Use of .keys instead of [Symbol.iterator]

This proposal does not use [Symbol.iterator] because of a quirk in the optimal algorithm for intersection, discussed in these slides.

The problem arises because the [Symbol.iterator] method on Map returns map entries, whereas the has method on Map tests for key membership, so the two are not consistent. If we did use [Symbol.iterator], it would mean that passing a Map would behave as if passing the Set given by the Map's keys only when the Map was larger than the receiver, and otherwise would give an empty intersection. The position of the committee was that this sometimes-works behavior for a built-in type was unacceptably bad. Using keys does not have this problem.

It is still possible for a user-implemented class to run into this behavior. The committee decided that was an acceptable cost.

Always getting .size, .keys, and .has

Some methods only ever require iterating the argument or testing membership in it, rather than sometimes needing one and sometimes the other.

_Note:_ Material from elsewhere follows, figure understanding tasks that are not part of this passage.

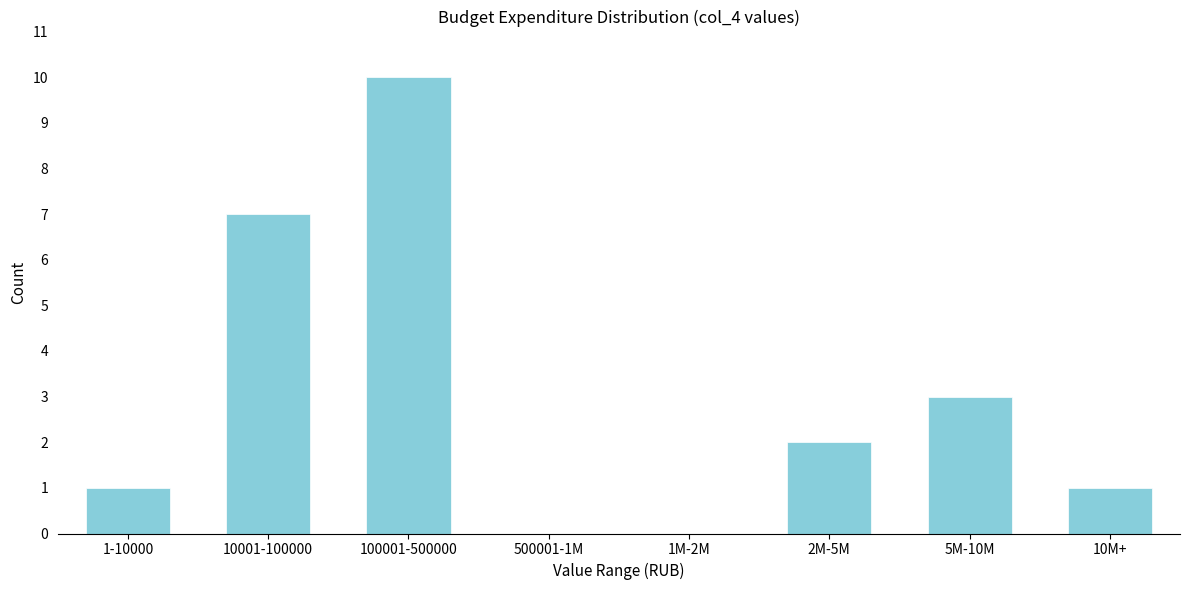

Reading left to right, what are all the values shown in this chart?

1-10000=1	10001-100000=7	100001-500000=10	500001-1M=0	1M-2M=0	2M-5M=2	5M-10M=3	10M+=1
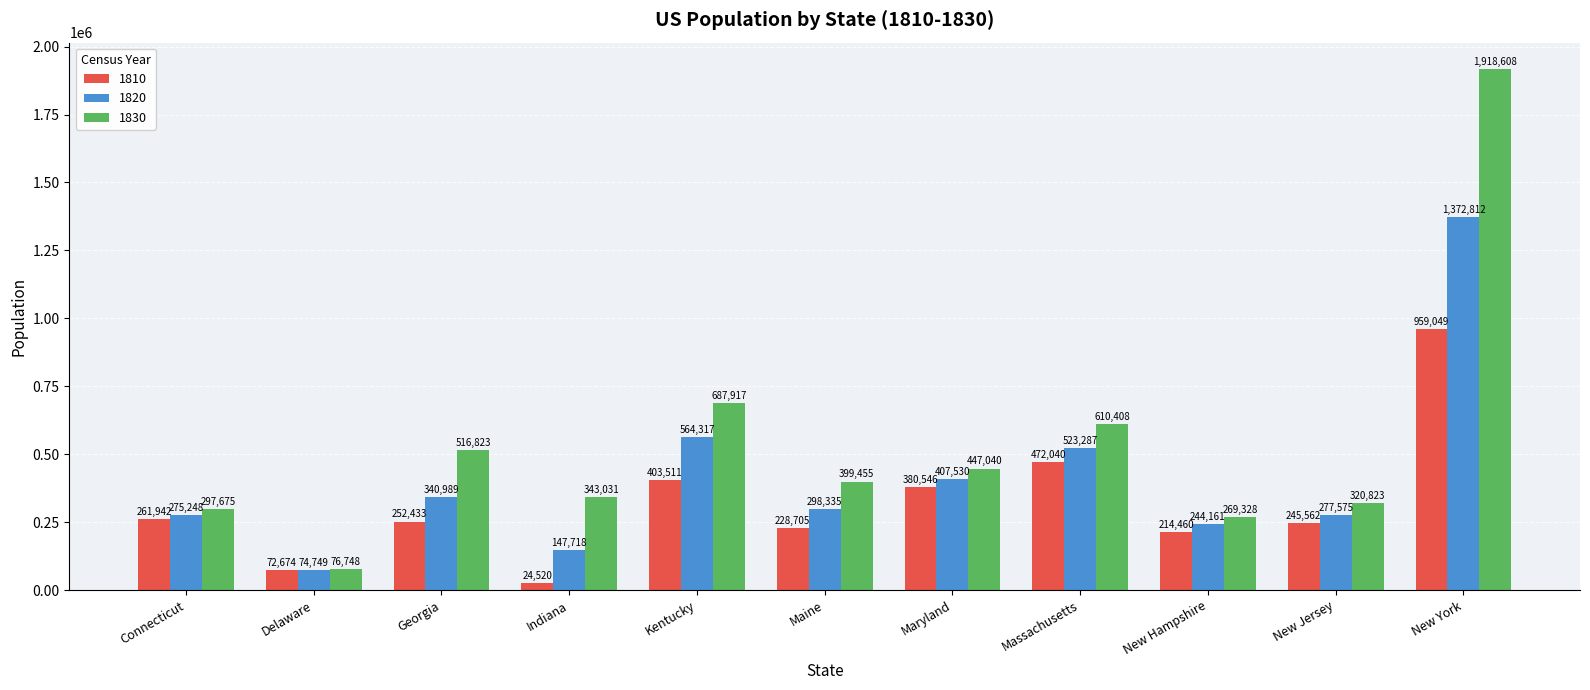

At how many categories does at least one series exceed 1631689?

1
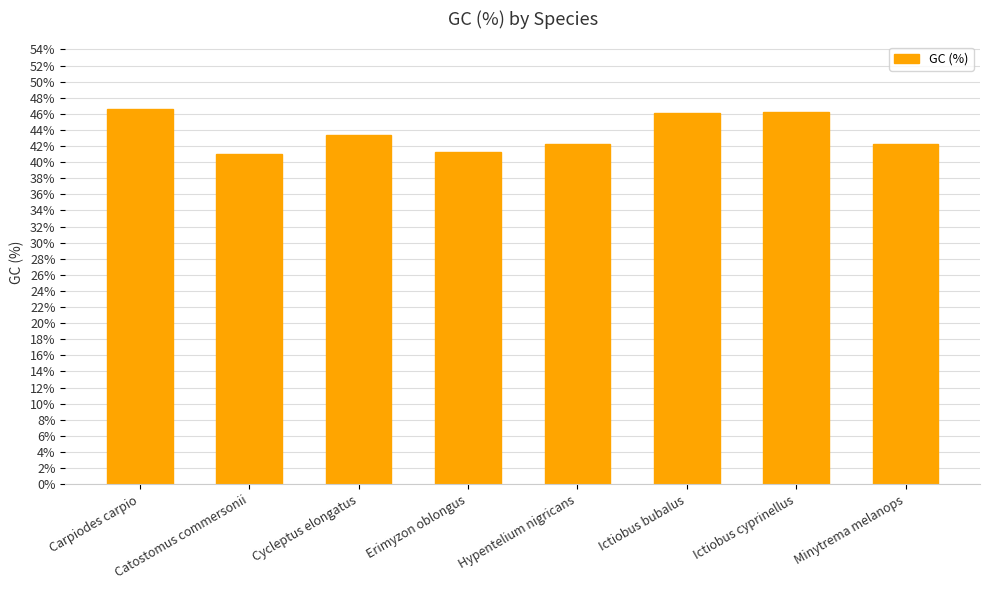

What position from the right is Hypentelium nigricans?

4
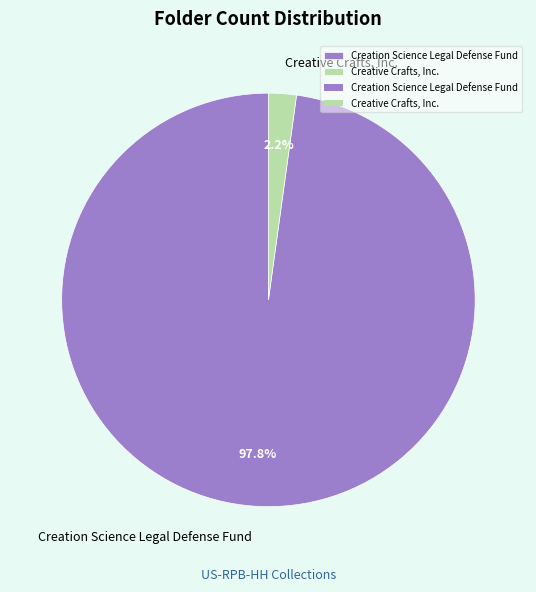

Do Creative Crafts, Inc. and Creation Science Legal Defense Fund together represent more than half of the pie?

Yes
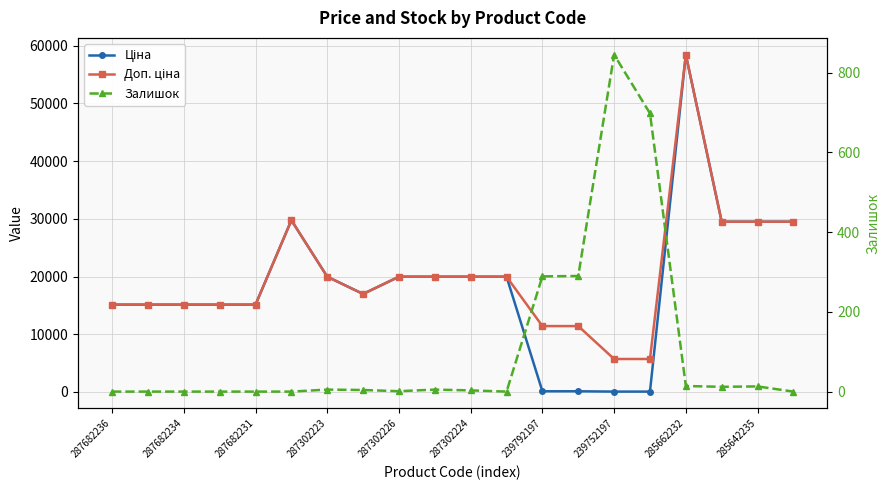

Between 11 and 13, which series saw the biggest shift?

Ціна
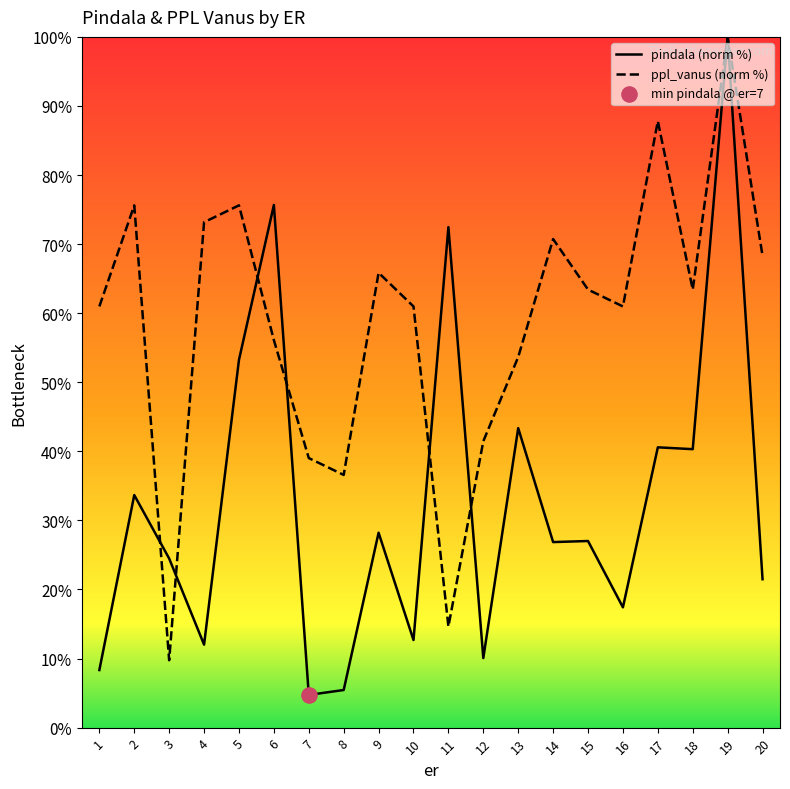

Which series reaches the minimum Y coordinate?

pindala (norm %)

For example, .union only requires iterating the argument.

But all methods in this proposal always get all three of the above-named properties. This is to ensure that there is a single consistent interface they expect.

Also, just using .keys would mean that passing an array to .union would give the union with the indices of the array, which was held to be confusing. Requiring .size to be defined means that arrays are rejected instead of that more confusing behavior.

Time complexity

Intersecting a small set with a large set should always take time proportional to the smaller set, regardless of whether the receiver or the argument is smaller.

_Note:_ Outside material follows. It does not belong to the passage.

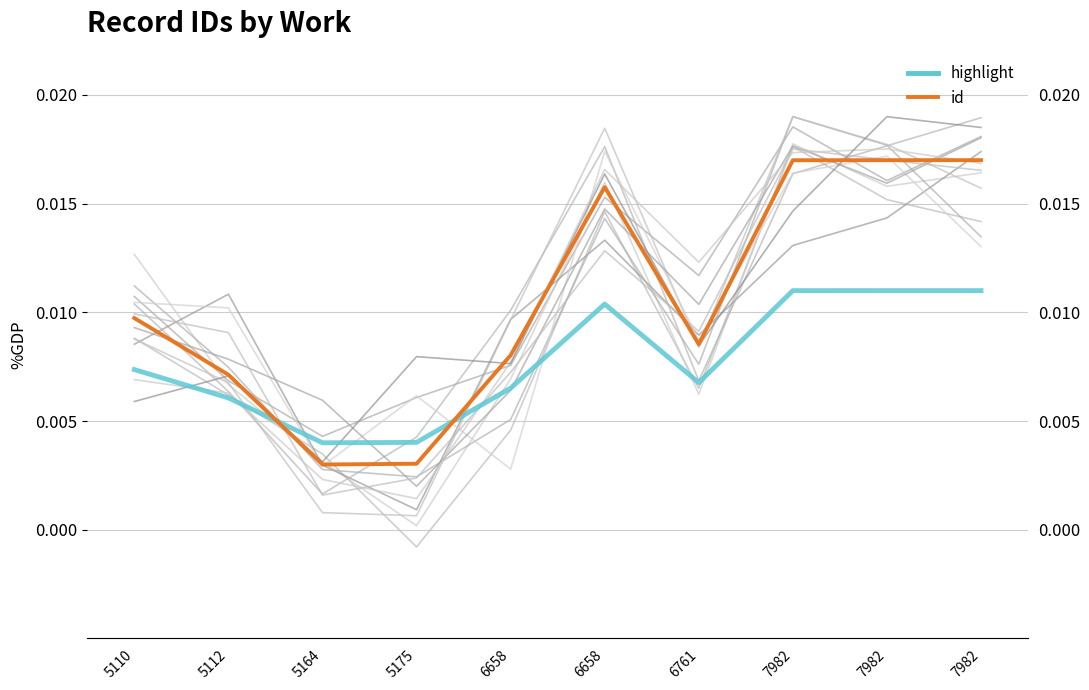

In id, how many points are lower than both neighbors (excluding endpoints)?

2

That is to say, in .intersection, when this is smaller than the argument it is more efficient to iterate this and check if each member is an element of the argument; conversely, when this is larger than the argument it is more efficient to iterate the argument and check if each member is an element of this. This means the observable behavior of .intersection depends on the relative sizes of the two collections. That's necessary to achieve the desired time complexity.

.difference has a similar branch; in that case, while the time complexity taking into account the time taken to copy the receiver cannot be less than than proportional to the size of the receiver, the number of user-observable function calls can still be minimized by branching on which of the two sets is larger, just as for .intersection.

Rejecting iterables

In principle, we could fall back to iterating the argument and converting it to a Set when the argument does not implement all of .size, .keys, and .has. But that has subtle performance implications. Specifically, when the receiver is significantly smaller than the argument, .intersection requires time proportionate to the size of the receiver, not the argument. Iterating the argument to produce a Set would therefore be potentially much slower than passing a similarly-sized Set. So we decided that users should have to do that potentially-expensive iteration themselves, i.e., to do .intersection(new Set(iterable)) instead of just .intersection(iterable).

Caching methods up-front

All methods are fetched eagerly and stored, rather than being looked up per iteration of the loop. This greatly simplifies optimization and is consistent with what we do elsewhere.

Single argument

All of these methods take only a single argument. Some of them, like union, could in theory take multiple values. This proposal currently takes the position that this use case is rare enough to not be worth worrying about; invoking the method repeatedly is held to be sufficient.

Order

For each of the Set-producing methods with the exception of intersection, in the resulting Sets all elements which were in the receiver appear first, in the order in which they appeared in the receiver, followed by elements which were only in the argument, in the order in which they appeared in the argument.

It was determined that this order is not efficiently achievable for intersection in all implementations, so for that method only, the order is instead the order of the elements within the smaller of the two sets. This means that the order of the resulting set depends on the relative sizes of the two sets, which is a sharp edge, but the committee thought it was the best of the available options.